Local voters had their say on their state representatives, but precinct committee members will have the last word.
An unusual set of circumstances will result in many Lawrence voters being represented in the upcoming session of the Kansas Legislature by two people they didn't elect.
On Friday, Rep. Troy Findley, D-Lawrence, announced he would resign his seat in the Kansas House to take a job as legislative liaison for Gov.-elect Kathleen Sebelius. Findley's legislative seat now will be filled in the same way State Sen. Sandy Praeger's slot was filled after she was elected state commissioner of insurance.
Last month, the Republican precinct committeemen and committeewomen in Praeger's district met to elect Mark Buhler, a former county commissioner, to fill the post. The Democratic committee members in the 46th District now will be responsible for filling the office, to which Findley had just won re-election.
The loss of Findley and Praeger, along with Tom Holland's victory over incumbent Ralph Tanner in the 10th District, will mean significant changes in the legislative delegation that will represent Lawrence this year. The changes are particularly surprising considering the fact that incumbents dominated most of the legislative races both locally and statewide.
In Lawrence, Rep. Tom Sloan, Rep. Barbara Ballard and Findley all were re-elected without opposition in the general election. Now, only Sloan and Ballard will remain from the core group of local incumbent legislators.
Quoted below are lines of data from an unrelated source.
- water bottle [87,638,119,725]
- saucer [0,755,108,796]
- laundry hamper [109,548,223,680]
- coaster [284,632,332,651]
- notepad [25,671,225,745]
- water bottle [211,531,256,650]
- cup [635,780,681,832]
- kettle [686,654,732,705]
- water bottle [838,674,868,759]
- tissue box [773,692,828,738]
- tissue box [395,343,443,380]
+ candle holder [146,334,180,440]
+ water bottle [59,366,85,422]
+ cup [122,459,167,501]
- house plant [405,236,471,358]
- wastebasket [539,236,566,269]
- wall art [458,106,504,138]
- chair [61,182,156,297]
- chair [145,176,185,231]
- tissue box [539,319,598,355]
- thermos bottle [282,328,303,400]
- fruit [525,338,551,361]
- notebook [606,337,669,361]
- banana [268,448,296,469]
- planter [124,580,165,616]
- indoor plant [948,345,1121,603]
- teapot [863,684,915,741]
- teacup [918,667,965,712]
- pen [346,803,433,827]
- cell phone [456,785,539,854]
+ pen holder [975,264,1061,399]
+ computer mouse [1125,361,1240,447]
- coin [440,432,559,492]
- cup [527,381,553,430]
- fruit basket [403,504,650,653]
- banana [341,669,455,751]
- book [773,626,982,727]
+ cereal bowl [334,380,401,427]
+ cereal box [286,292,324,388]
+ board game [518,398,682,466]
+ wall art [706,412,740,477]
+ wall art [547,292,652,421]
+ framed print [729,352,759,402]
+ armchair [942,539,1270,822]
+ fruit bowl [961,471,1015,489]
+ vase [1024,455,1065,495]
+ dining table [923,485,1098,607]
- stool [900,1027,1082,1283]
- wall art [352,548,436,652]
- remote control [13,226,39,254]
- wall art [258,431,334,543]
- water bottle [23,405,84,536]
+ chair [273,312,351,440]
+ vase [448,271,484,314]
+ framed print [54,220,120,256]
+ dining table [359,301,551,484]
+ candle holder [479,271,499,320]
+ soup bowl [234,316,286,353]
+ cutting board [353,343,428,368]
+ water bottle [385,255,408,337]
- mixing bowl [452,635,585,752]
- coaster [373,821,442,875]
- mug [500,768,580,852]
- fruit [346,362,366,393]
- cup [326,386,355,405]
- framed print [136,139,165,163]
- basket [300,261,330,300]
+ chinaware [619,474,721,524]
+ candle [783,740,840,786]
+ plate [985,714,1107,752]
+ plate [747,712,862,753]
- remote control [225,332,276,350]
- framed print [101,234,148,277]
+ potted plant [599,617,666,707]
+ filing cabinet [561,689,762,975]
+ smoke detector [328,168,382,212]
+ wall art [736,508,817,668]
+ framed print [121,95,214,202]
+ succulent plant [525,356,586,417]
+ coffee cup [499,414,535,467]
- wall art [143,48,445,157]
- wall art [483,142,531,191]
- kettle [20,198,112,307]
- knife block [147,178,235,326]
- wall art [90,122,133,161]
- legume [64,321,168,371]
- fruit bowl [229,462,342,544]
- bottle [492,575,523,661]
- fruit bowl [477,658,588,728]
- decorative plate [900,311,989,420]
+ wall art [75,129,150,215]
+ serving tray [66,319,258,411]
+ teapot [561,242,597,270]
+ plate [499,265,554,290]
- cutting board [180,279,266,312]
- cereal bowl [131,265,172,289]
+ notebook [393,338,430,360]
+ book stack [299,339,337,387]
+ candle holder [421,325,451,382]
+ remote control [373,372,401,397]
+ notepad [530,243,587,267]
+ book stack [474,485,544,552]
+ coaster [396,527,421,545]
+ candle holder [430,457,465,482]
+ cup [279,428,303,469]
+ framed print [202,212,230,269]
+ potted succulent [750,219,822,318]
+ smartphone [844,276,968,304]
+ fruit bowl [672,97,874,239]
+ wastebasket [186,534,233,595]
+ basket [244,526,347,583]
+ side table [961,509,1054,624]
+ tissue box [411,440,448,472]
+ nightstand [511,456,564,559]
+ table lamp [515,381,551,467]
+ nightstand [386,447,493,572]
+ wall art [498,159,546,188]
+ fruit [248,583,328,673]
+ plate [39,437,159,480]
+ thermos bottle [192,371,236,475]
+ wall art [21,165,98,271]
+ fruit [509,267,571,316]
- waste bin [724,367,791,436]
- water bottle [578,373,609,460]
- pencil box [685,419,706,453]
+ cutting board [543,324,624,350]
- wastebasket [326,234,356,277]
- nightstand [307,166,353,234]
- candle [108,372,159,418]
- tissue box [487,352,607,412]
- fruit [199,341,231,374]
Competition for Praeger's seat had been building since she announced her candidacy for the insurance job. Findley's departure is a much greater surprise and his seat will need to be filled quickly to provide proper representation for his district. It will be interesting to see which Democrats surface as possible replacements for Findley and how quickly the local party will make its selection.
The committee members who will make the choice were chosen in the primary election last August, an election that was marked by extremely low turnout, especially among Democrats who had few significant choices on the ballot. Many of those Democrats may now be wishing they had paid more attention to their precinct representatives on the county's central committee.
The shifts in the local delegation offer both positives and negatives for Lawrence constituents. It's wonderful to have local residents in the insurance commissioner's office and a key post on the governor's staff, but the local legislative delegation's seniority and clout will be seriously diminished. Only one other senator, the replacement for State Treasurer-elect Lynn Jenkins, will have as little seniority as Buhler. Holland, and Findley's replacement, will be on the bottom of the heap among House members. Hopefully, all of the newcomers will quickly become the best possible advocates for their constituents.
For better or worse, most of the people in Findley's southeast Lawrence district, which lies largely within Praeger's Senate district, will be represented for the next two years in the Kansas Legislature by two people for whom they never had an opportunity to vote. The residents of that area can only hope that the respective party leaders' choices will prove to be wise ones that will serve the districts well.